At about the same time, Vizquel expressed his regret for the rift during an interview with another podcast.
A postscript
This has absolutely nothing to do with the grudge …
However …
I do feel compelled to include that Vizquel was arrested in 2016 on suspicion of assault over an incident in which his wife suffered injuries that were documented by police. Vizquel was not prosecuted for that incident, and his wife later said she was coerced into signing a letter to the prosecuting attorney that refuted the account in the police report. Vizquel stated he had never hit or been violent toward his wife. The dispute was detailed by USA Today in 2020.
In 2021, Vizquel was sued for sexual harassment by a former batboy for the minor-league team he had managed in the White Sox organization. The batboy, who has autism, was 22 at the time and said Vizquel sexually harassed him, exposing his genitals to the young man and at one point demanding the young man wash his back. The White Sox conducted an investigation after learning of the suit and decided not to renew Vizquel’s contract. Vizquel settled the civil suit against him.

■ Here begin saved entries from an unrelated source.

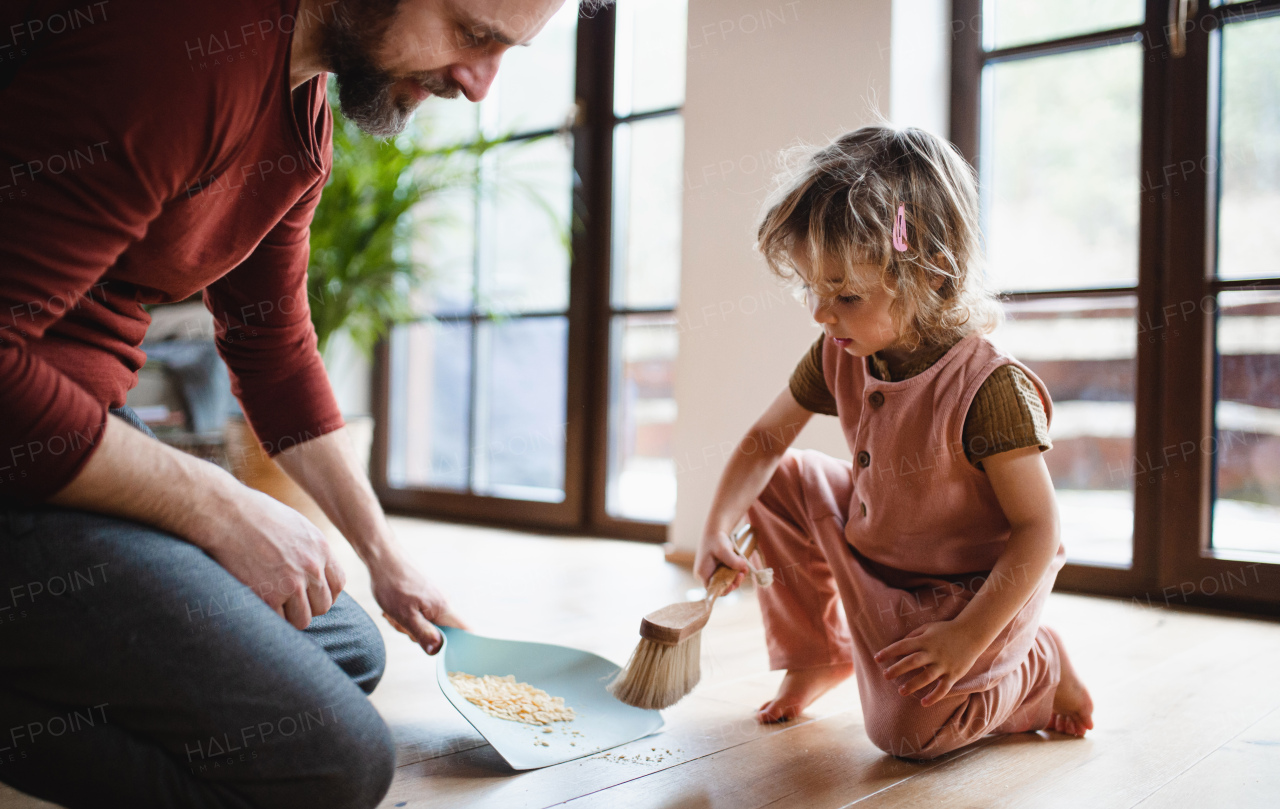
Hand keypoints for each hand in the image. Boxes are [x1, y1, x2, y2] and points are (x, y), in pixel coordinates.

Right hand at [191, 483, 345, 630]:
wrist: (225, 514)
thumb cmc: (254, 516)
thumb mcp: (294, 525)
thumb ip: (309, 550)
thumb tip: (315, 572)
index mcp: (321, 548)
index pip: (337, 584)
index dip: (324, 593)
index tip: (309, 595)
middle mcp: (311, 567)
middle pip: (323, 606)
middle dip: (306, 607)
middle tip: (286, 601)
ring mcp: (292, 583)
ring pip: (302, 620)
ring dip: (288, 616)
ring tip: (271, 603)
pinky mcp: (269, 596)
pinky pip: (279, 622)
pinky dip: (269, 618)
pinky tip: (258, 603)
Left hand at [369, 550, 466, 655]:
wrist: (384, 559)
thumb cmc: (393, 585)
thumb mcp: (404, 616)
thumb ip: (422, 634)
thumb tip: (437, 651)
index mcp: (443, 609)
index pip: (466, 632)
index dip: (461, 646)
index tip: (441, 651)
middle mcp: (443, 604)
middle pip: (441, 633)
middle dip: (420, 635)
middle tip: (402, 623)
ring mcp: (434, 601)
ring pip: (427, 625)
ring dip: (409, 625)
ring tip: (395, 613)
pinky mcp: (425, 598)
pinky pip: (420, 616)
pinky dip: (406, 617)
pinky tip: (394, 610)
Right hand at [694, 527, 751, 595]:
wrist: (715, 531)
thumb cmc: (716, 540)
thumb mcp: (723, 549)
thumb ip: (733, 560)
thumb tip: (743, 567)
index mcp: (703, 573)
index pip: (713, 589)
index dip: (725, 589)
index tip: (735, 583)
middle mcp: (706, 575)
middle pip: (721, 586)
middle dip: (733, 581)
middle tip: (742, 573)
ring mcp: (712, 572)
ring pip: (725, 581)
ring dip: (736, 576)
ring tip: (744, 568)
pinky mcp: (717, 569)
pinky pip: (727, 575)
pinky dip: (735, 572)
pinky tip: (741, 565)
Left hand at [873, 620, 986, 706]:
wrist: (972, 633)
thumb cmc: (947, 630)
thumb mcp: (928, 628)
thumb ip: (914, 636)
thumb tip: (900, 644)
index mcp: (925, 640)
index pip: (903, 645)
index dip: (889, 651)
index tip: (877, 658)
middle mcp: (933, 652)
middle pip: (912, 661)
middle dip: (897, 669)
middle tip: (885, 676)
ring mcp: (944, 664)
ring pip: (927, 676)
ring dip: (913, 685)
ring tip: (901, 692)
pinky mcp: (954, 674)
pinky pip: (943, 687)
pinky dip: (934, 696)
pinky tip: (924, 703)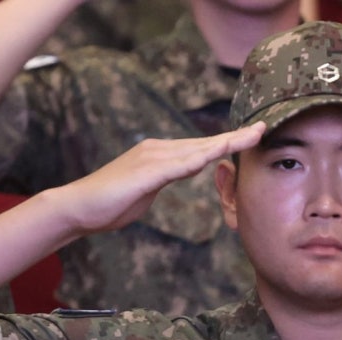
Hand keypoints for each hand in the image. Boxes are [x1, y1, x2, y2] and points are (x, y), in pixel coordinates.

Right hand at [57, 122, 265, 234]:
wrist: (78, 207)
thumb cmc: (111, 203)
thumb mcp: (148, 190)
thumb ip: (167, 178)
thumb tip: (186, 170)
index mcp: (161, 154)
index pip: (201, 147)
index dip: (228, 142)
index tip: (252, 135)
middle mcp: (158, 150)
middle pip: (204, 143)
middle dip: (235, 137)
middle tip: (263, 128)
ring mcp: (151, 159)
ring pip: (196, 150)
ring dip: (224, 144)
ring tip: (250, 136)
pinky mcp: (144, 174)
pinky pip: (176, 166)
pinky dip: (198, 160)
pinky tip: (216, 156)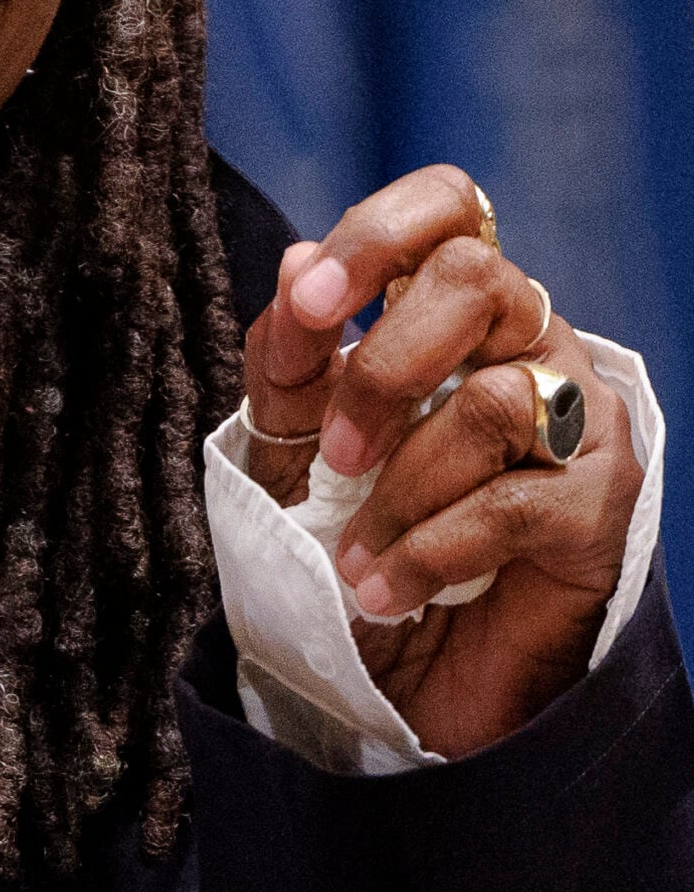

This has occurred while Hall of Fame voters have been considering Vizquel’s induction. Last year, Vizquel spoke with USA Today with the not-so-subtle hope of being excused from the Bad Man Purgatory. You can judge for yourself how compelling a case he made. I was unconvinced.
1 As an aside, I covered some Mariners games that season, and Mesa was not generally approachable for interviews. Jose Miguel Romero, my colleague at The Times, once got Mesa to agree to an interview, and then — when the appointed time came — sent one of his children to tell Jose that the interview wouldn’t happen. Jose loved to recount the way the kid told him, “My Dad said he’s not going to talk to you because he’s mad.”